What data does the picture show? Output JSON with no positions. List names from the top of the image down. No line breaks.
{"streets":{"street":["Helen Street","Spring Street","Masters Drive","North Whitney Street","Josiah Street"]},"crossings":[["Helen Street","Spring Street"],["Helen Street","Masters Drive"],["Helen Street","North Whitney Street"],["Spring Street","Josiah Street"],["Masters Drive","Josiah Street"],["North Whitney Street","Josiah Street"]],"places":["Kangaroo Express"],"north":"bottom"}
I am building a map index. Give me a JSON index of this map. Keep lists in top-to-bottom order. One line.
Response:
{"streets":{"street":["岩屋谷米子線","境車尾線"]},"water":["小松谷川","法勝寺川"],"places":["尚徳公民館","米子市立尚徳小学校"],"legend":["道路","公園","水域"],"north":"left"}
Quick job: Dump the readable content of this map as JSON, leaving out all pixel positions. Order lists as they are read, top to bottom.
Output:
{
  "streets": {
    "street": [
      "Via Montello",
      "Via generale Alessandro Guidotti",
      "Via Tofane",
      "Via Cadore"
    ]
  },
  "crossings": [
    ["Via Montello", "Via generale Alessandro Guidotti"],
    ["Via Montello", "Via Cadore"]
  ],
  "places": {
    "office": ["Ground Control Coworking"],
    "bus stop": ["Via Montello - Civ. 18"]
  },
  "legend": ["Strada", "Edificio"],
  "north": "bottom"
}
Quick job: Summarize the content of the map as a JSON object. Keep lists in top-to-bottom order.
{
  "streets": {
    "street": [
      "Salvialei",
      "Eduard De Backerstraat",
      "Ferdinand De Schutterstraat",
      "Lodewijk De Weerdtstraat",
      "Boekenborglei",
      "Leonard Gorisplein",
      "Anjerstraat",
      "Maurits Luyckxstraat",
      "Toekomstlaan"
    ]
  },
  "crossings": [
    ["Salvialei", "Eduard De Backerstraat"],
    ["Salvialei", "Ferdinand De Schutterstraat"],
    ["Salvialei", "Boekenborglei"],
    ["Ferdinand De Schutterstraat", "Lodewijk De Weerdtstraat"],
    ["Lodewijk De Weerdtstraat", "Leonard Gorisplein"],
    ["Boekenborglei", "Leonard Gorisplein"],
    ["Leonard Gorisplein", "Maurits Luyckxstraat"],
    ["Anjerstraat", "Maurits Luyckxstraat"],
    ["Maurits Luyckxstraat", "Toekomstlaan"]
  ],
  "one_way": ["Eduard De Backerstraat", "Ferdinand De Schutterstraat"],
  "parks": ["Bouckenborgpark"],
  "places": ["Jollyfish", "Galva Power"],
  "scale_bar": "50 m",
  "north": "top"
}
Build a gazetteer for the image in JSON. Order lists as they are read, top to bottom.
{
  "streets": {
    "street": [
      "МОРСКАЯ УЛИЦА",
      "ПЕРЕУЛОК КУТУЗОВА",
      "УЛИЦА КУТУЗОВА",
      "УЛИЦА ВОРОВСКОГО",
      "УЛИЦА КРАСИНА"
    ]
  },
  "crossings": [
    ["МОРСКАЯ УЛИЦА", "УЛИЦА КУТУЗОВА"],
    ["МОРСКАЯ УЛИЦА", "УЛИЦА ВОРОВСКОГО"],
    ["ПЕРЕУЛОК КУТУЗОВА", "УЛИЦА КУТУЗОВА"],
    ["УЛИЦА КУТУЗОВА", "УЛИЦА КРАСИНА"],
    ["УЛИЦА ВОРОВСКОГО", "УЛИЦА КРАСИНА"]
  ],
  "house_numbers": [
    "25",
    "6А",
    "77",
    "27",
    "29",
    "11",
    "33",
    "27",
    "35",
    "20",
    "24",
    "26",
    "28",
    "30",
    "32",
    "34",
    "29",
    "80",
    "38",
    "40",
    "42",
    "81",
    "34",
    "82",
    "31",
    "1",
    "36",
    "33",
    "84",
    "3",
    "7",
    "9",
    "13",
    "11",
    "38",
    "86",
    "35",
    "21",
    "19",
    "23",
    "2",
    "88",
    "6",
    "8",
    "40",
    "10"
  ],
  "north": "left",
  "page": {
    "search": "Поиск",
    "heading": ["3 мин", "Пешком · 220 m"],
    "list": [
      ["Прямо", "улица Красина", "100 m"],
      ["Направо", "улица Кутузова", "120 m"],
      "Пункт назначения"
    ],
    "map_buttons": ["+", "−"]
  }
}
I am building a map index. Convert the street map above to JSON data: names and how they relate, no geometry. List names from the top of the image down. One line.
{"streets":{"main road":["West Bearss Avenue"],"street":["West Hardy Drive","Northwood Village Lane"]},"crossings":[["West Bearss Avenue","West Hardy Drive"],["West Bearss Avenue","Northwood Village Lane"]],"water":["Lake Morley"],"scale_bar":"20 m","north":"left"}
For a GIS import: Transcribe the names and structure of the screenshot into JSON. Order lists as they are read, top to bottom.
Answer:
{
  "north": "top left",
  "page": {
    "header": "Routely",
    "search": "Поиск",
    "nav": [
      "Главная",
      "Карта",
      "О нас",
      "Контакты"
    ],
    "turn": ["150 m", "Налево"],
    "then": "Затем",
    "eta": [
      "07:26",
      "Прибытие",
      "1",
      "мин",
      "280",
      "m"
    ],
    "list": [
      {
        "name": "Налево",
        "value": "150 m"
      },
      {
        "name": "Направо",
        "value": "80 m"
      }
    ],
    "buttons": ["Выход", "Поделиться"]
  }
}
★ ★ ★ ★ ★
For the records above, give the number of lines that include the string "this", with nothing added.

2